Lévinas voyait une force dans l’idée d’ex nihilo, parce qu’elle signifie que ce qui est issue du Père lui est en même temps autre; homme peut se séparer de son créateur jusqu’à l’athéisme. Blondel fait de la nature le lien entre Dieu et l’homme, mais aussi une distance entre Dieu et l’homme. Dilemme naturalisme-anti-naturalisme caractérise la réflexion contemporaine. S’origine par la destruction du cosmos antico-médiéval. Descartes fait du monde quelque chose vide de toute dimension théophanique. Pascal partage une frayeur devant l’infini, et ancre connaissance de Dieu dans révélation et non dans théologie naturelle. Disparition dans la pensée chrétienne de la dimension cosmologique à une réduction à l’anthropologie. Cela conduit à une divinisation de la nature. C. Godin, par exemple, pense que la christianisme a fait de la nature quelque chose de créé, mais aussi condamné.
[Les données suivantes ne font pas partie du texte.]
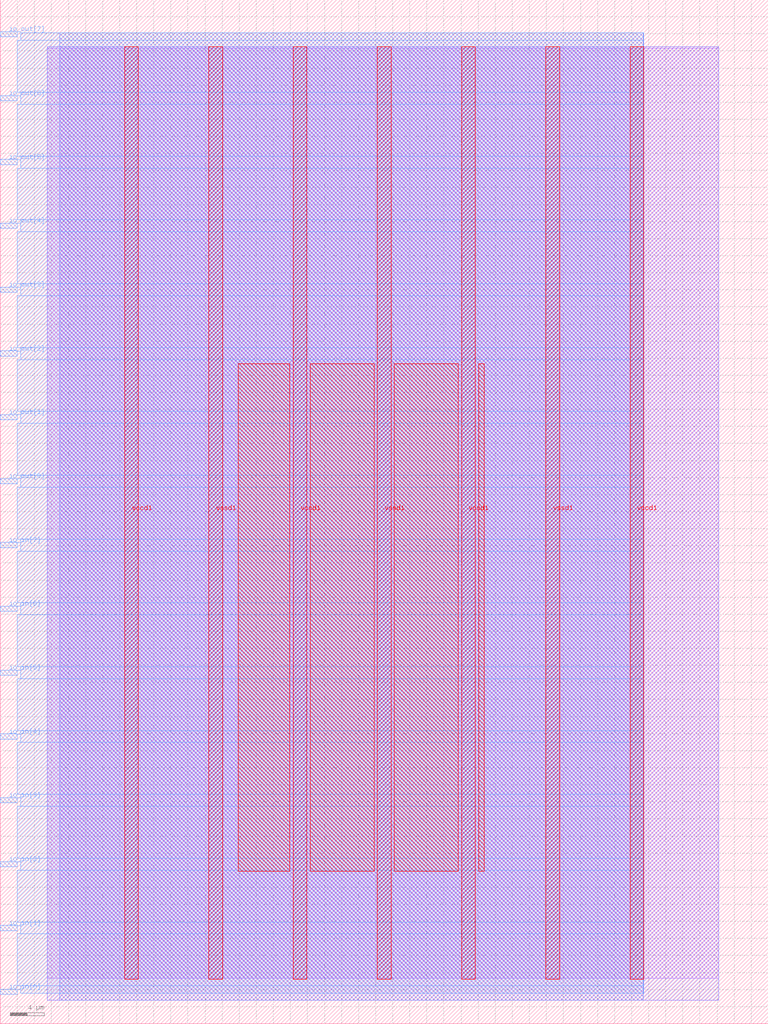
<source format=lef>
VERSION 5.7 ;
  NOWIREEXTENSIONATPIN ON ;
  DIVIDERCHAR "/" ;
  BUSBITCHARS "[]" ;
MACRO user_module_nickoe
  CLASS BLOCK ;
  FOREIGN user_module_nickoe ;
  ORIGIN 0.000 0.000 ;
  SIZE 90.000 BY 120.000 ;
  PIN io_in[0]
    DIRECTION INPUT ;
    USE SIGNAL ;
    PORT
      LAYER met3 ;
        RECT 0.000 3.440 2.000 4.040 ;
    END
  END io_in[0]
  PIN io_in[1]
    DIRECTION INPUT ;
    USE SIGNAL ;
    PORT
      LAYER met3 ;
        RECT 0.000 10.920 2.000 11.520 ;
    END
  END io_in[1]
  PIN io_in[2]
    DIRECTION INPUT ;
    USE SIGNAL ;
    PORT
      LAYER met3 ;
        RECT 0.000 18.400 2.000 19.000 ;
    END
  END io_in[2]
  PIN io_in[3]
    DIRECTION INPUT ;
    USE SIGNAL ;
    PORT
      LAYER met3 ;
        RECT 0.000 25.880 2.000 26.480 ;
    END
  END io_in[3]
  PIN io_in[4]
    DIRECTION INPUT ;
    USE SIGNAL ;
    PORT
      LAYER met3 ;
        RECT 0.000 33.360 2.000 33.960 ;
    END
  END io_in[4]
  PIN io_in[5]
    DIRECTION INPUT ;
    USE SIGNAL ;
    PORT
      LAYER met3 ;
        RECT 0.000 40.840 2.000 41.440 ;
    END
  END io_in[5]
  PIN io_in[6]
    DIRECTION INPUT ;
    USE SIGNAL ;
    PORT
      LAYER met3 ;
        RECT 0.000 48.320 2.000 48.920 ;
    END
  END io_in[6]
  PIN io_in[7]
    DIRECTION INPUT ;
    USE SIGNAL ;
    PORT
      LAYER met3 ;
        RECT 0.000 55.800 2.000 56.400 ;
    END
  END io_in[7]
  PIN io_out[0]
    DIRECTION OUTPUT TRISTATE ;
    USE SIGNAL ;
    PORT
      LAYER met3 ;
        RECT 0.000 63.280 2.000 63.880 ;
    END
  END io_out[0]
  PIN io_out[1]
    DIRECTION OUTPUT TRISTATE ;
    USE SIGNAL ;
    PORT
      LAYER met3 ;
        RECT 0.000 70.760 2.000 71.360 ;
    END
  END io_out[1]
  PIN io_out[2]
    DIRECTION OUTPUT TRISTATE ;
    USE SIGNAL ;
    PORT
      LAYER met3 ;
        RECT 0.000 78.240 2.000 78.840 ;
    END
  END io_out[2]
  PIN io_out[3]
    DIRECTION OUTPUT TRISTATE ;
    USE SIGNAL ;
    PORT
      LAYER met3 ;
        RECT 0.000 85.720 2.000 86.320 ;
    END
  END io_out[3]
  PIN io_out[4]
    DIRECTION OUTPUT TRISTATE ;
    USE SIGNAL ;
    PORT
      LAYER met3 ;
        RECT 0.000 93.200 2.000 93.800 ;
    END
  END io_out[4]
  PIN io_out[5]
    DIRECTION OUTPUT TRISTATE ;
    USE SIGNAL ;
    PORT
      LAYER met3 ;
        RECT 0.000 100.680 2.000 101.280 ;
    END
  END io_out[5]
  PIN io_out[6]
    DIRECTION OUTPUT TRISTATE ;
    USE SIGNAL ;
    PORT
      LAYER met3 ;
        RECT 0.000 108.160 2.000 108.760 ;
    END
  END io_out[6]
  PIN io_out[7]
    DIRECTION OUTPUT TRISTATE ;
    USE SIGNAL ;
    PORT
      LAYER met3 ;
        RECT 0.000 115.640 2.000 116.240 ;
    END
  END io_out[7]
  PIN vccd1
    DIRECTION INOUT ;
    USE POWER ;
    PORT
      LAYER met4 ;
        RECT 14.590 5.200 16.190 114.480 ;
    END
    PORT
      LAYER met4 ;
        RECT 34.330 5.200 35.930 114.480 ;
    END
    PORT
      LAYER met4 ;
        RECT 54.070 5.200 55.670 114.480 ;
    END
    PORT
      LAYER met4 ;
        RECT 73.810 5.200 75.410 114.480 ;
    END
  END vccd1
  PIN vssd1
    DIRECTION INOUT ;
    USE GROUND ;
    PORT
      LAYER met4 ;
        RECT 24.460 5.200 26.060 114.480 ;
    END
    PORT
      LAYER met4 ;
        RECT 44.200 5.200 45.800 114.480 ;
    END
    PORT
      LAYER met4 ;
        RECT 63.940 5.200 65.540 114.480 ;
    END
  END vssd1
  OBS
      LAYER li1 ;
        RECT 5.520 5.355 84.180 114.325 ;
      LAYER met1 ;
        RECT 5.520 2.760 84.180 114.480 ;
      LAYER met2 ;
        RECT 7.000 2.730 75.380 116.125 ;
      LAYER met3 ;
        RECT 2.400 115.240 75.400 116.105 ;
        RECT 2.000 109.160 75.400 115.240 ;
        RECT 2.400 107.760 75.400 109.160 ;
        RECT 2.000 101.680 75.400 107.760 ;
        RECT 2.400 100.280 75.400 101.680 ;
        RECT 2.000 94.200 75.400 100.280 ;
        RECT 2.400 92.800 75.400 94.200 ;
        RECT 2.000 86.720 75.400 92.800 ;
        RECT 2.400 85.320 75.400 86.720 ;
        RECT 2.000 79.240 75.400 85.320 ;
        RECT 2.400 77.840 75.400 79.240 ;
        RECT 2.000 71.760 75.400 77.840 ;
        RECT 2.400 70.360 75.400 71.760 ;
        RECT 2.000 64.280 75.400 70.360 ;
        RECT 2.400 62.880 75.400 64.280 ;
        RECT 2.000 56.800 75.400 62.880 ;
        RECT 2.400 55.400 75.400 56.800 ;
        RECT 2.000 49.320 75.400 55.400 ;
        RECT 2.400 47.920 75.400 49.320 ;
        RECT 2.000 41.840 75.400 47.920 ;
        RECT 2.400 40.440 75.400 41.840 ;
        RECT 2.000 34.360 75.400 40.440 ;
        RECT 2.400 32.960 75.400 34.360 ;
        RECT 2.000 26.880 75.400 32.960 ;
        RECT 2.400 25.480 75.400 26.880 ;
        RECT 2.000 19.400 75.400 25.480 ;
        RECT 2.400 18.000 75.400 19.400 ;
        RECT 2.000 11.920 75.400 18.000 ;
        RECT 2.400 10.520 75.400 11.920 ;
        RECT 2.000 4.440 75.400 10.520 ;
        RECT 2.400 3.575 75.400 4.440 ;
      LAYER met4 ;
        RECT 27.895 17.855 33.930 77.345 ;
        RECT 36.330 17.855 43.800 77.345 ;
        RECT 46.200 17.855 53.670 77.345 ;
        RECT 56.070 17.855 56.745 77.345 ;
  END
END user_module_nickoe
END LIBRARY


</source>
Exigence de retrouver une voie théophanique. Il faut sortir du dilemme nature-esprit, ce que ne fait pas la phénoménolpogie contemporaine. Il faut de l’immatériel pour organiser la matière. Il faut faire sauter le dilemme phénoménes-choses en soi. Les réductionnismes réduisent le réel à la prise que nous avons sur lui. La transdisciplinarité révèle que la totalité des méthodes d’approche ne suffit pas, qu’il y a une inévitable expérience de l’incomplétude. Il faut une onto-phénoménologie. Il nous faut une philosophie de la nature et de l’être comme médiation. Également une épistémologie d’une gradaton de niveaux de réalité, qui ouvrent tous à une réalité qui leur échappe. Le « tiers-caché » unit les corrélations de contraires. Il faut quitter le dilemme entre nature et création. Il faut savoir penser le sens du retrait créateur, en vue d’une théologie de la liberté. Ce retrait signifie que la nature ouvre l’espace d’une relation à construire entre Dieu et l’homme, ce qui ne sera pas fait par la nature. Il n’y a don que si le donateur se retire de ce qu’il donne.